Stored data
------------------------------------------------------------------------
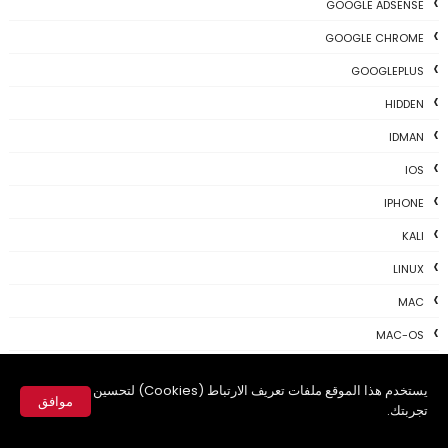
GOOGLE ADSENSE
GOOGLE CHROME
GOOGLEPLUS
HIDDEN
IDMAN
IOS
IPHONE
KALI
LINUX
MAC
MAC-OS
MAC-TIPS
يستخدم هذا الموقع ملفات تعريف الارتباط (Cookies) لتحسين
MICROSOFT
موافق
تجربتك.
NEWS TODAY
✕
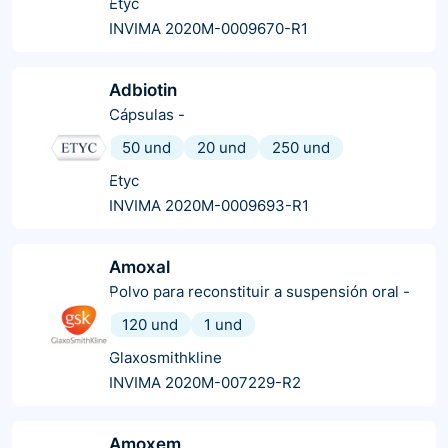
Etyc
INVIMA 2020M-0009670-R1
Adbiotin
Cápsulas
-
50 und
20 und
250 und
Etyc
INVIMA 2020M-0009693-R1
Amoxal
Polvo para reconstituir a suspensión oral
-
120 und
1 und
Glaxosmithkline
INVIMA 2020M-007229-R2
Amoxem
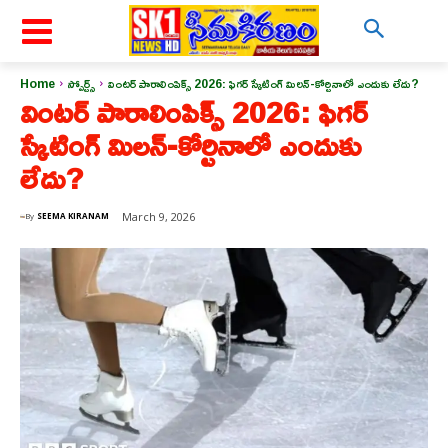
Home
స్పోర్ట్స్
వింటర్ పారాలింపిక్స్ 2026: ఫిగర్ స్కేటింగ్ మిలన్-కోర్టినాలో ఎందుకు లేదు?
వింటర్ పారాలింపిక్స్ 2026: ఫిగర్
స్కేటింగ్ మిలన్-కోర్టినాలో ఎందుకు
లేదు?
March 9, 2026
By
SEEMA KIRANAM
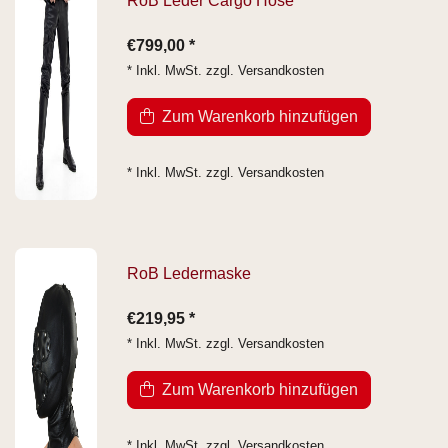
RoB Leder Cargo Hose
€799,00 *
* Inkl. MwSt. zzgl.
Versandkosten
Zum Warenkorb hinzufügen
* Inkl. MwSt. zzgl.
Versandkosten
RoB Ledermaske
€219,95 *
* Inkl. MwSt. zzgl.
Versandkosten
Zum Warenkorb hinzufügen
* Inkl. MwSt. zzgl.
Versandkosten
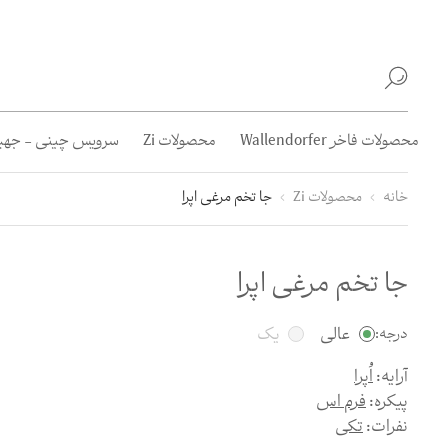
محصولات فاخر Wallendorfer
محصولات Zi
سرویس چینی - جهیز
خانه
محصولات Zi
جا تخم مرغی اپرا
جا تخم مرغی اپرا
عالی
یک
درجه:
آرایه:
اُپرا
پیکره:
فرم اس
نفرات:
تکی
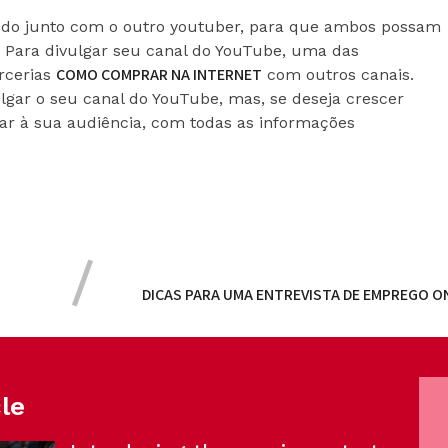
eúdo junto com o outro youtuber, para que ambos possam
o. Para divulgar seu canal do YouTube, uma das
COMO COMPRAR NA INTERNET
arcerias
com outros canais.
gar o seu canal do YouTube, mas, se deseja crescer
ar à sua audiência, com todas as informações
DICAS PARA UMA ENTREVISTA DE EMPREGO O
cle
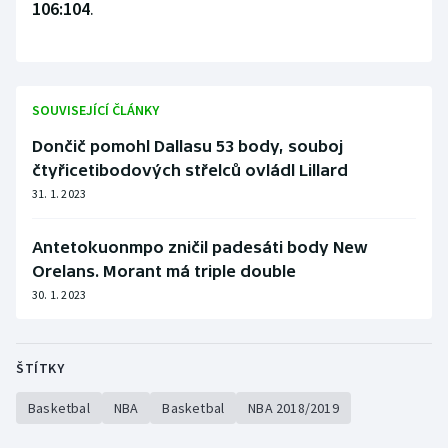
106:104
.
SOUVISEJÍCÍ ČLÁNKY
Dončič pomohl Dallasu 53 body, souboj
čtyřicetibodových střelců ovládl Lillard
31. 1. 2023
Antetokuonmpo zničil padesáti body New
Orelans. Morant má triple double
30. 1. 2023
ŠTÍTKY
Basketbal
NBA
Basketbal
NBA 2018/2019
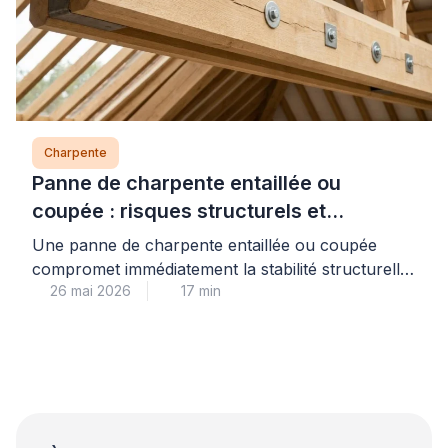
[…]
Charpente
Panne de charpente entaillée ou
coupée : risques structurels et
solutions de renfort (moisage,
Une panne de charpente entaillée ou coupée
remplacement)
compromet immédiatement la stabilité structurelle
26 mai 2026
17 min
de votre toiture : face à ce risque réel, seul un
renforcement technique adapté (moisage
correctement dimensionné ou remplacement)
garantit la sécurité durable de votre habitation.
Les particuliers confrontés à cette situation
redoutent souvent un effondrement ou sous-
estiment la gravité d’une intervention maladroite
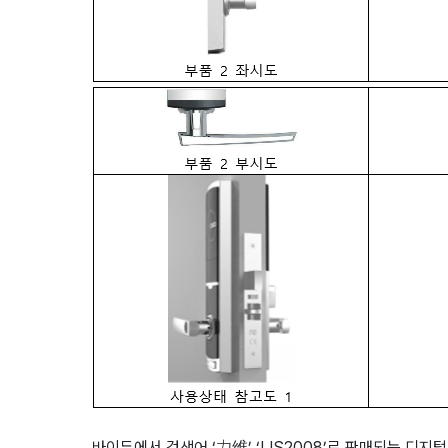
바이두에서 검색어 ‘力维’ ‘LIS2008’로 판매되는 디지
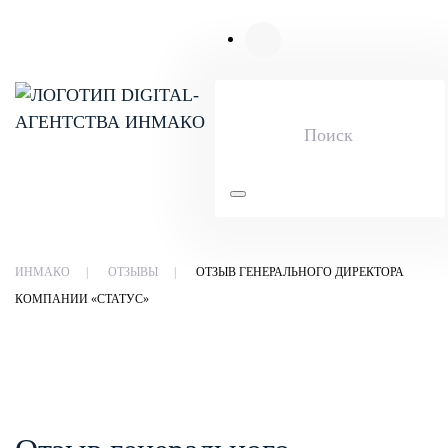
Skip to main content
ИНМАКО
ОТЗЫВЫ
ОТЗЫВ ГЕНЕРАЛЬНОГО ДИРЕКТОРА
КОМПАНИИ «СТАТУС»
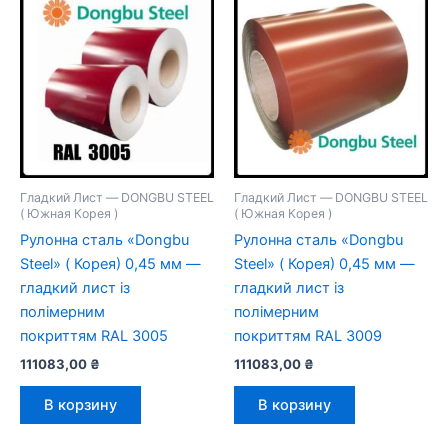
Гладкий Лист — DONGBU STEEL
Гладкий Лист — DONGBU STEEL
( Южная Корея )
( Южная Корея )
Рулонна сталь «Dongbu
Рулонна сталь «Dongbu
Steel» ( Корея) 0,45 мм —
Steel» ( Корея) 0,45 мм —
гладкий лист із
гладкий лист із
полімерним
полімерним
покриттям RAL 3005
покриттям RAL 3009
111083,00
₴
111083,00
₴
В корзину
В корзину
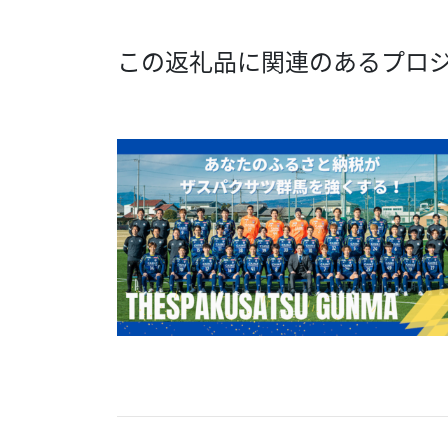
この返礼品に関連のあるプロ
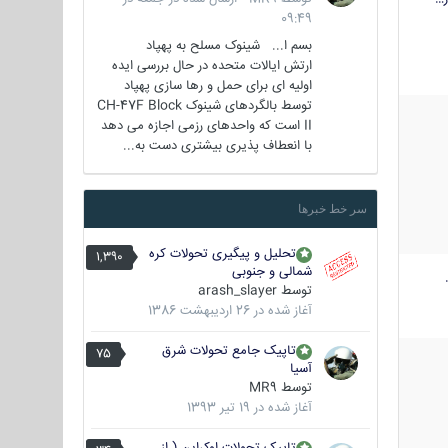
09:49
بسم ا... شینوک مسلح به پهپاد
ارتش ایالات متحده در حال بررسی ایده
اولیه ای برای حمل و رها سازی پهپاد
توسط بالگردهای شینوک CH-47F Block
II است که واحدهای رزمی اجازه می دهد
با انعطاف پذیری بیشتری دست به...
سر خط خبرها
تحلیل و پیگیری تحولات کره
1,390
شمالی و جنوبی
توسط
arash_slayer
آغاز شده در
26 اردیبهشت 1386
تاپیک جامع تحولات شرق
75
آسیا
توسط
MR9
آغاز شده در
19 تیر 1393
تاپیک تحولات اوکراین ( از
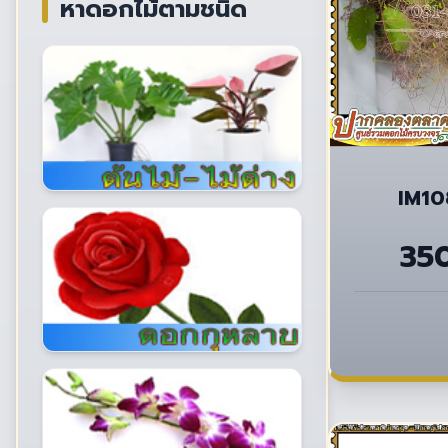
หาดอกไม้ตามชนิด
IM10
35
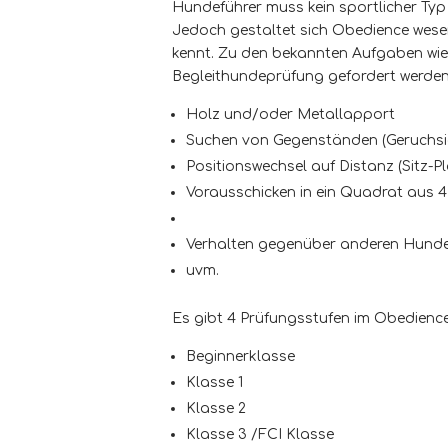
Hundeführer muss kein sportlicher Typ 
Jedoch gestaltet sich Obedience wese
kennt. Zu den bekannten Aufgaben wie B
Begleithundeprüfung gefordert werde
Holz und/oder Metallapport
Suchen von Gegenständen (Geruchsid
Positionswechsel auf Distanz (Sitz-Pl
Vorausschicken in ein Quadrat aus 4
Verhalten gegenüber anderen Hunde
uvm.
Es gibt 4 Prüfungsstufen im Obedience
Beginnerklasse
Klasse 1
Klasse 2
Klasse 3 /FCI Klasse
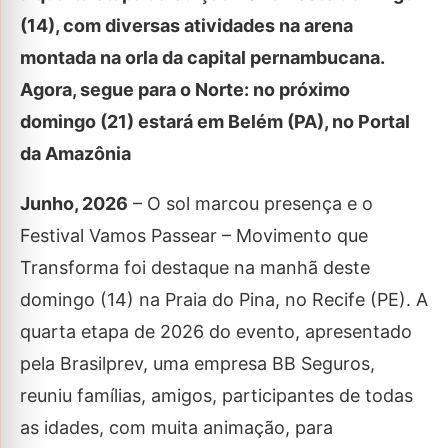
(14), com diversas atividades na arena
montada na orla da capital pernambucana.
Agora, segue para o Norte: no próximo
domingo (21) estará em Belém (PA), no Portal
da Amazônia
Junho, 2026
– O sol marcou presença e o
Festival Vamos Passear – Movimento que
Transforma foi destaque na manhã deste
domingo (14) na Praia do Pina, no Recife (PE). A
quarta etapa de 2026 do evento, apresentado
pela Brasilprev, uma empresa BB Seguros,
reuniu famílias, amigos, participantes de todas
as idades, com muita animação, para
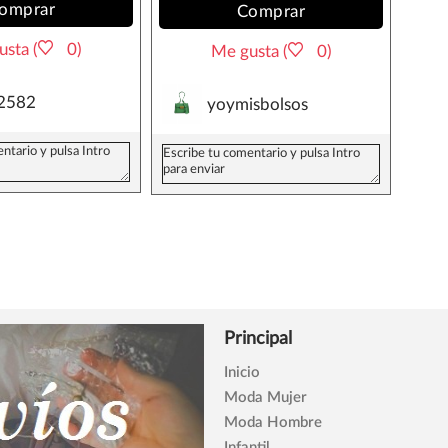
omprar
Comprar
sta (
0)
Me gusta (
0)
2582
yoymisbolsos
Principal
Inicio
Moda Mujer
Moda Hombre
Infantil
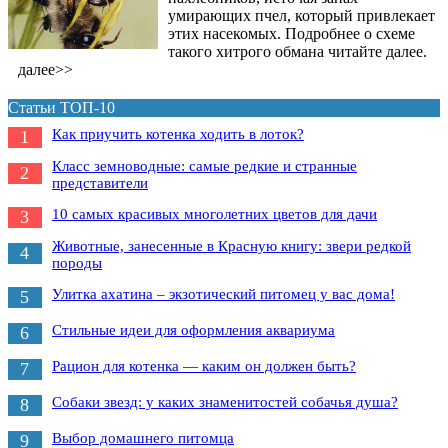
умирающих пчел, который привлекает
этих насекомых. Подробнее о схеме
такого хитрого обмана читайте далее.
далее>>
Статьи ТОП-10
Как приучить котенка ходить в лоток?
1
Класс земноводные: самые редкие и странные
2
представители
10 самых красивых многолетних цветов для дачи
3
Животные, занесенные в Красную книгу: звери редкой
4
породы
Улитка ахатина – экзотический питомец у вас дома!
5
Стильные идеи для оформления аквариума
6
Рацион для котенка — каким он должен быть?
7
Собаки звезд: у каких знаменитостей собачья душа?
8
Выбор домашнего питомца
9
------------------------------------------------------------------------
Instruction ▸ If an entry contains an image, print the rest of that entry exactly and leave the image out.

Result below ▸
GOOGLE ADSENSE
GOOGLE CHROME
GOOGLEPLUS
HIDDEN
IDMAN
IOS
IPHONE
KALI
LINUX
MAC
MAC-OS
MAC-TIPS
يستخدم هذا الموقع ملفات تعريف الارتباط (Cookies) لتحسين
MICROSOFT
موافق
تجربتك.
NEWS TODAY
✕
Etyc
INVIMA 2020M-0009670-R1
Adbiotin
Cápsulas
-
50 und
20 und
250 und
Etyc
INVIMA 2020M-0009693-R1
Amoxal
Polvo para reconstituir a suspensión oral
-
120 und
1 und
Glaxosmithkline
INVIMA 2020M-007229-R2
Amoxem
Home
స్పోర్ట్స్
వింటర్ పారాలింపిక్స్ 2026: ఫిగర్ స్కేటింగ్ మిలన్-కోర్టినాలో ఎందుకు లేదు?
వింటర్ పారాలింపిక్స్ 2026: ఫిగర్
స్కేటింగ్ మిలన్-కోర్టినాలో ఎందుకు
లేదు?
March 9, 2026
By
SEEMA KIRANAM
RoB Leder Cargo Hose
€799,00 *
* Inkl. MwSt. zzgl.
Versandkosten
Zum Warenkorb hinzufügen
* Inkl. MwSt. zzgl.
Versandkosten
RoB Ledermaske
€219,95 *
* Inkl. MwSt. zzgl.
Versandkosten
Zum Warenkorb hinzufügen
* Inkl. MwSt. zzgl.
Versandkosten
محصولات فاخر Wallendorfer
محصولات Zi
سرویس چینی - جهیز
خانه
محصولات Zi
جا تخم مرغی اپرا
جا تخم مرغی اپرا
عالی
یک
درجه:
آرایه:
اُپرا
پیکره:
فرم اس
نفرات:
تکی
eúdo junto com o outro youtuber, para que ambos possam
o. Para divulgar seu canal do YouTube, uma das
COMO COMPRAR NA INTERNET
arcerias
com outros canais.
gar o seu canal do YouTube, mas, se deseja crescer
ar à sua audiência, com todas as informações
DICAS PARA UMA ENTREVISTA DE EMPREGO O
cle
106:104
.
SOUVISEJÍCÍ ČLÁNKY
Dončič pomohl Dallasu 53 body, souboj
čtyřicetibodových střelců ovládl Lillard
31. 1. 2023
Antetokuonmpo zničil padesáti body New
Orelans. Morant má triple double
30. 1. 2023
ŠTÍTKY
Basketbal
NBA
Basketbal
NBA 2018/2019
[…]
Charpente
Panne de charpente entaillée ou
coupée : risques structurels et
solutions de renfort (moisage,
Une panne de charpente entaillée ou coupée
remplacement)
compromet immédiatement la stabilité structurelle
26 mai 2026
17 min
de votre toiture : face à ce risque réel, seul un
renforcement technique adapté (moisage
correctement dimensionné ou remplacement)
garantit la sécurité durable de votre habitation.
Les particuliers confrontés à cette situation
redoutent souvent un effondrement ou sous-
estiment la gravité d’une intervention maladroite
바이두에서 검색어 ‘力维’ ‘LIS2008’로 판매되는 디지
Skip to main content
ИНМАКО
ОТЗЫВЫ
ОТЗЫВ ГЕНЕРАЛЬНОГО ДИРЕКТОРА
КОМПАНИИ «СТАТУС»
Гладкий Лист — DONGBU STEEL
Гладкий Лист — DONGBU STEEL
( Южная Корея )
( Южная Корея )
Рулонна сталь «Dongbu
Рулонна сталь «Dongbu
Steel» ( Корея) 0,45 мм —
Steel» ( Корея) 0,45 мм —
гладкий лист із
гладкий лист із
полімерним
полімерним
покриттям RAL 3005
покриттям RAL 3009
111083,00
₴
111083,00
₴
В корзину
В корзину
この返礼品に関連のあるプロ
09:49
بسم ا... شینوک مسلح به پهپاد
ارتش ایالات متحده در حال بررسی ایده
اولیه ای برای حمل و رها سازی پهپاد
توسط بالگردهای شینوک CH-47F Block
II است که واحدهای رزمی اجازه می دهد
با انعطاف پذیری بیشتری دست به...
سر خط خبرها
تحلیل و پیگیری تحولات کره
1,390
شمالی و جنوبی
توسط
arash_slayer
آغاز شده در
26 اردیبهشت 1386
تاپیک جامع تحولات شرق
75
آسیا
توسط
MR9
آغاز شده در
19 تیر 1393
تاپیک تحولات اوکراین ( از
หาดอกไม้ตามชนิด
IM10
35
Hundeführer muss kein sportlicher Typ 
Jedoch gestaltet sich Obedience wese
kennt. Zu den bekannten Aufgaben wie B
Begleithundeprüfung gefordert werde
Holz und/oder Metallapport
Suchen von Gegenständen (Geruchsid
Positionswechsel auf Distanz (Sitz-Pl
Vorausschicken in ein Quadrat aus 4
Verhalten gegenüber anderen Hunde
uvm.
Es gibt 4 Prüfungsstufen im Obedience
Beginnerklasse
Klasse 1
Klasse 2
Klasse 3 /FCI Klasse
(14), com diversas atividades na arena
montada na orla da capital pernambucana.
Agora, segue para o Norte: no próximo
domingo (21) estará em Belém (PA), no Portal
da Amazônia
Junho, 2026
– O sol marcou presença e o
Festival Vamos Passear – Movimento que
Transforma foi destaque na manhã deste
domingo (14) na Praia do Pina, no Recife (PE). A
quarta etapa de 2026 do evento, apresentado
pela Brasilprev, uma empresa BB Seguros,
reuniu famílias, amigos, participantes de todas
as idades, com muita animação, para
omprar
Comprar
sta (
0)
Me gusta (
0)
2582
yoymisbolsos
Principal
Inicio
Moda Mujer
Moda Hombre
Infantil
умирающих пчел, который привлекает
этих насекомых. Подробнее о схеме
такого хитрого обмана читайте далее.
далее>>
Статьи ТОП-10
Как приучить котенка ходить в лоток?
1
Класс земноводные: самые редкие и странные
2
представители
10 самых красивых многолетних цветов для дачи
3
Животные, занесенные в Красную книгу: звери редкой
4
породы
Улитка ахатина – экзотический питомец у вас дома!
5
Стильные идеи для оформления аквариума
6
Рацион для котенка — каким он должен быть?
7
Собаки звезд: у каких знаменитостей собачья душа?
8
Выбор домашнего питомца
9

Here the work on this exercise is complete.